Random-phase-approximation-based correlation energy functionals: Benchmark results for atoms

TL;DR

This paper evaluates and benchmarks various extensions of the random phase approximation (RPA) for atomic correlation energies in density functional theory, demonstrating improved accuracy over the unmodified RPA.

Contribution

It introduces and assesses three simple extensions of RPA, providing benchmark results and numerical techniques for more accurate correlation energy calculations.

Findings

Extensions (a) and (c) improve correlation and ionization energy predictions.

Highly converged RPA data serve as benchmarks for future studies.

Numerical techniques developed are useful for complex systems.

Abstract

The random phase approximation (RPA) for the correlation energy functional of density functional theory has recently attracted renewed interest. Formulated in terms of the Kohn-Sham (KS) orbitals and eigenvalues, it promises to resolve some of the fundamental limitations of the local density and generalized gradient approximations, as for instance their inability to account for dispersion forces. First results for atoms, however, indicate that the RPA overestimates correlation effects as much as the orbital-dependent functional obtained by a second order perturbation expansion on the basis of the KS Hamiltonian. In this contribution, three simple extensions of the RPA are examined, (a) its augmentation by an LDA for short-range correlation, (b) its combination with the second order exchange term, and (c) its combination with a partial resummation of the perturbation series including the second order exchange.
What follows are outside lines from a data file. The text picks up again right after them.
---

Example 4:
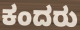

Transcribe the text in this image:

ಕಂದರು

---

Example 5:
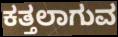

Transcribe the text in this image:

ಕತ್ತಲಾಗುವ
It is found that the ground state and correlation energies as well as the ionization potentials resulting from the extensions (a) and (c) for closed sub-shell atoms are clearly superior to those obtained with the unmodified RPA. Quite some effort is made to ensure highly converged RPA data, so that the results may serve as benchmark data. The numerical techniques developed in this context, in particular for the inherent frequency integration, should also be useful for applications of RPA-type functionals to more complex systems.